Os outros aspectos observados por KAPLAN – experiência prévia e vivência cultural, traços de personalidade e objetivos do aluno – também podem ser explorados como variáveis motivacionais pelo professor ao escolher o repertório do aluno. Conhecendo a personalidade, a vivência prévia, as preferências e intenções do aluno, o professor pode optar por um repertório ou por determinados estilos de música com os quais o aluno se identifique e, portanto, se interesse. Ainda segundo KAPLAN (1985, p. 63), “se o aluno é obrigado a estudar uma determinada obra que nada significa para ele [...] certamente a falta de motivação com que irá enfrentá-la será a razão principal do seu previsível fracasso”. Portanto, “a escolha [do repertório] quando significativa para o aluno, é de alto valor motivador.” Em função disso, é importante que se dê oportunidade para o próprio aluno escolher, juntamente com o professor, as peças que irá tocar. Além de estimular a motivação do aluno, a identificação com o caráter da peça favorece o seu envolvimento afetivo com a obra. REIS (2000, p. 68) acrescenta que “a satisfação de um

desejo momentâneo da criança, como, por exemplo, [tocar] músicas populares ou de um filme, só irá enriquecer a aprendizagem”.

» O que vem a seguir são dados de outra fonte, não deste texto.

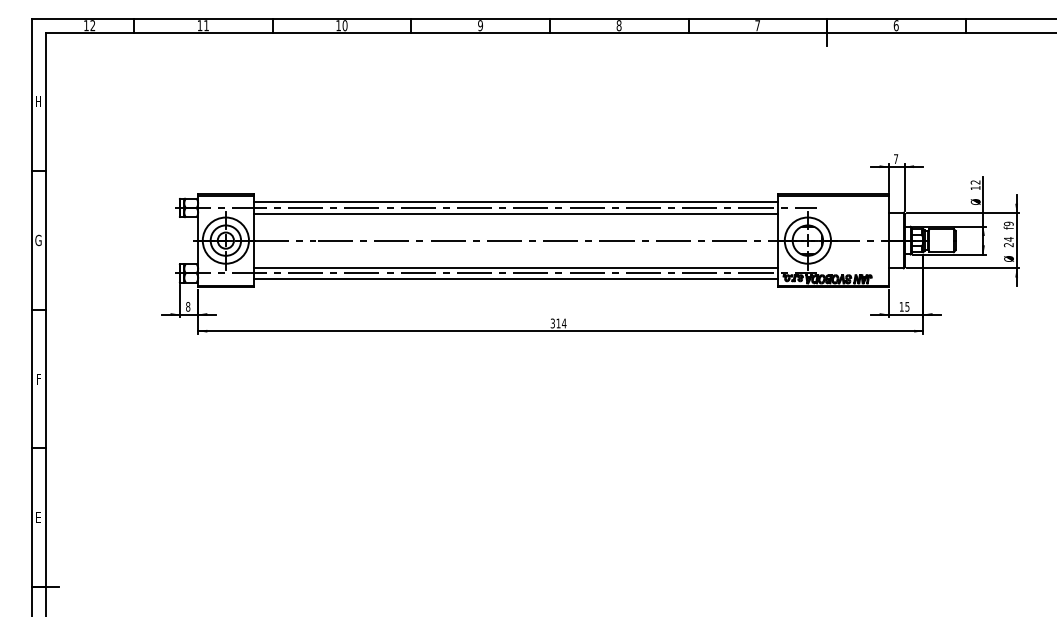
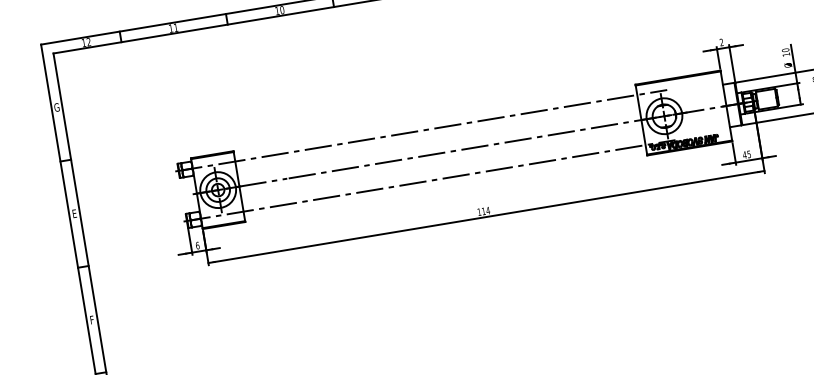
text: (38, 101) -> (56, 107), H -> G
text: (896, 158) -> (721, 42), 7 -> 2
text: (975, 182) -> (785, 50), 12 -> 10
line: (515, 202) -> (435, 124), removed
line: (515, 213) -> (436, 132), removed
text: (38, 240) -> (74, 213), G -> E
line: (515, 267) -> (443, 173), removed
line: (515, 279) -> (445, 183), removed
text: (188, 306) -> (197, 245), 8 -> 6
text: (901, 306) -> (744, 154), 15 -> 45
text: (552, 323) -> (479, 212), 314 -> 114

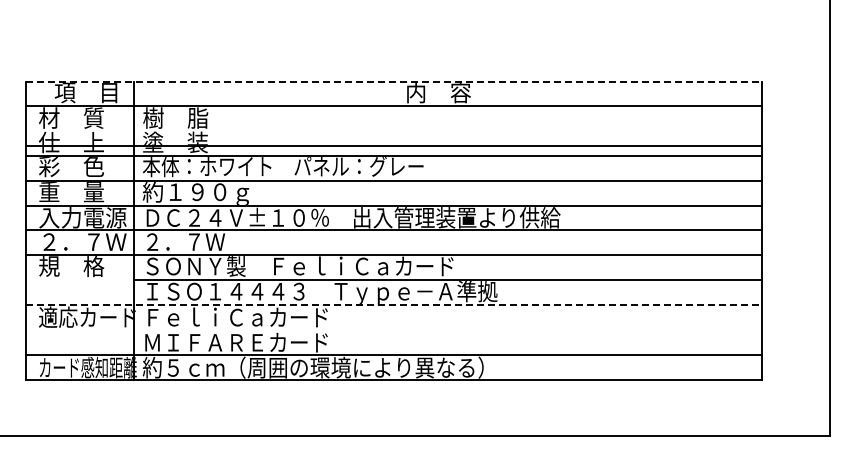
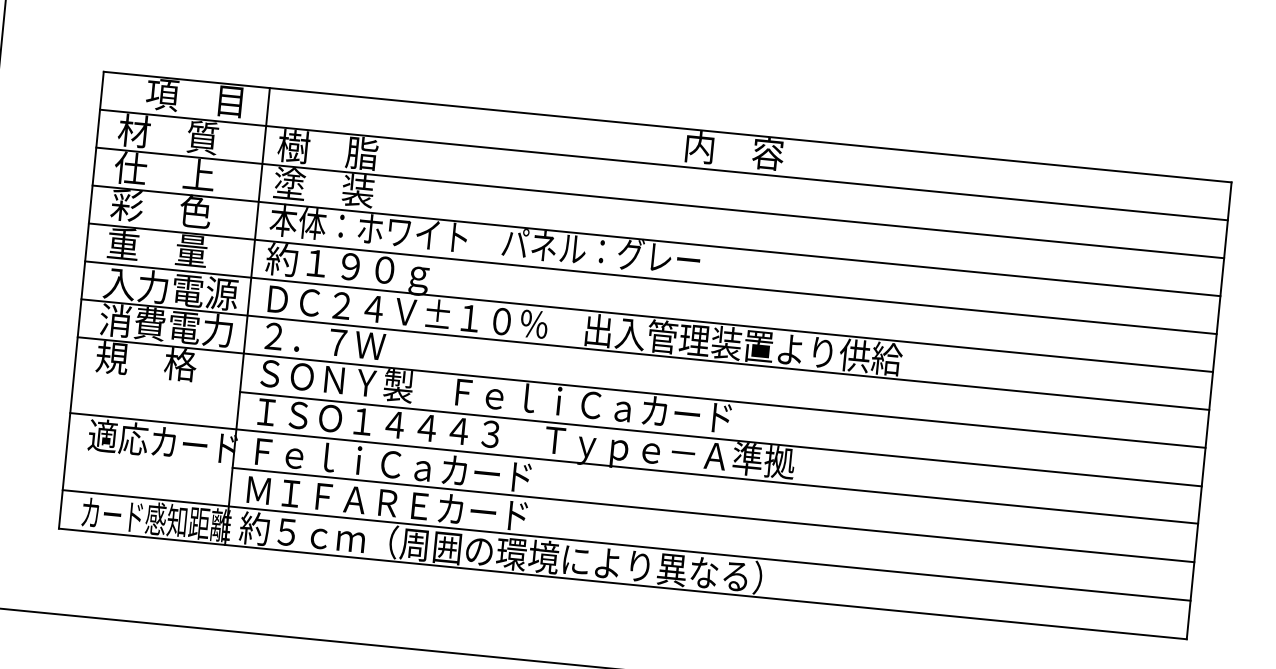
line: (394, 81) -> (668, 126), dashed -> solid
line: (393, 146) -> (659, 203), moved
text: (82, 241) -> (166, 324), ２．７Ｗ -> 消費電力
line: (394, 304) -> (634, 468), dashed -> solid
line: (448, 329) -> (713, 514), added

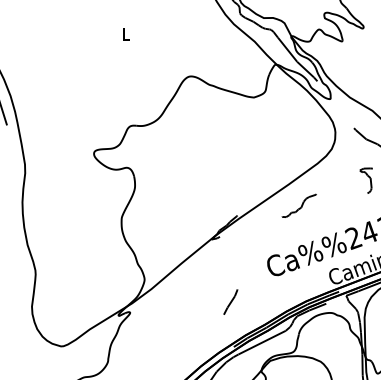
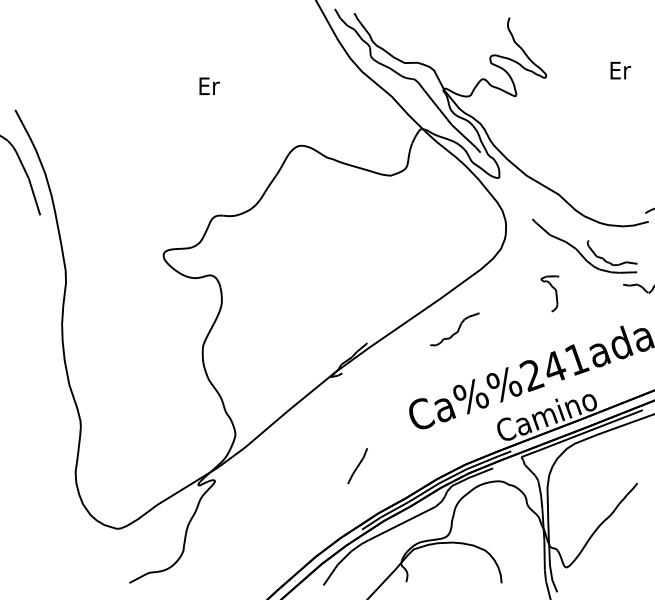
text: (126, 34) -> (209, 86), L -> Er

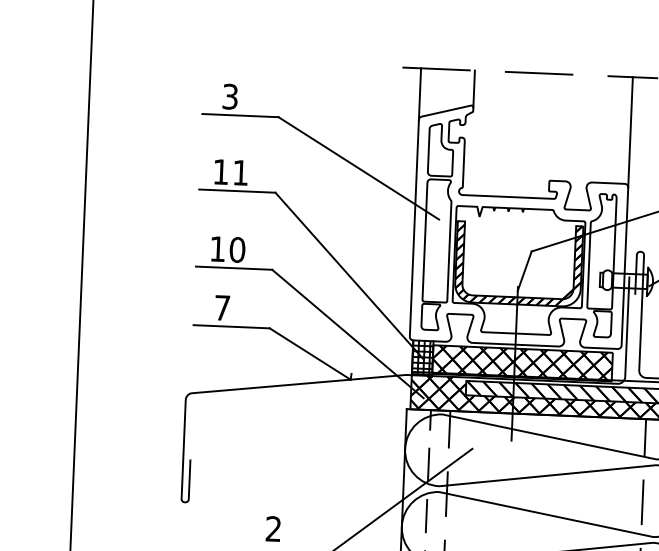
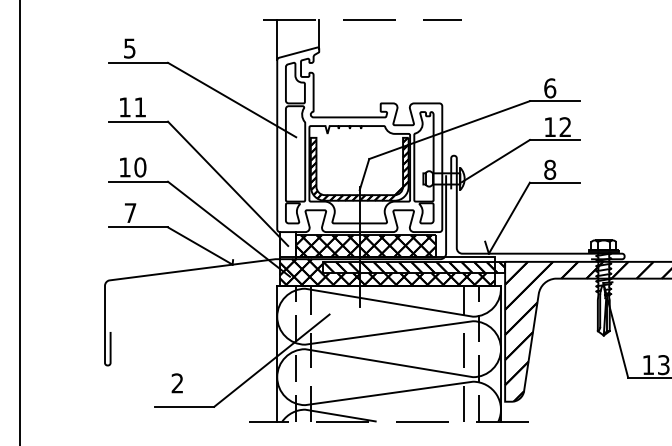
text: (230, 95) -> (129, 47), 3 -> 5
line: (630, 132) -> (442, 63), removed
hatch: (422, 358) -> (287, 245), removed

Todos os recursos acima mencionados dizem respeito a estimular a “motivação interna” do aluno. No entanto, o professor pode interferir mais diretamente nas “variáveis externas”. Nesse sentido, o material didático é uma variável motivacional importante (KAPLAN, 1985, p. 62): adotar um livro atrativo, tocar em grupo, tocar com acompanhamentos ou com playbacks podem colaborar substancialmente para a motivação no aprendizado (USZLER, 1991, p. 66). Nesse aspecto, ORMROD (1995, p. 469) também defende que a maioria dos alunos aprende mais quando o material, assim como o conteúdo, é interessante. No entanto, tocar em conjunto ou com acompanhamento do professor, como no ensino de piano a quatro mãos, já constitui outra variável motivacional externa. Nesse caso, vários aspectos estão envolvidos na motivação: a interação entre aluno e professor ou entre colegas, o resultado sonoro da execução a 4 mãos – que é mais rico e elaborado – e às vezes até o sentimento de segurança por estar tocando com outra pessoa.

Para finalizar, audições, recitais e gravações também podem ser motivadores externos para o aluno de música. O incentivo dos pais em relação à performance dos filhos e a platéia motivam a criança a se engajar no aprendizado de um novo repertório que poderá ser executado em outras ocasiões. Todos esses fatores em conjunto colaboram para manter a motivação da criança em relação à música e promovem um desenvolvimento musical mais efetivo, pois “em geral, pessoas mais motivadas alcançam níveis mais altos” (ORMROD, 1995, p. 412), o que pode se aplicar à performance.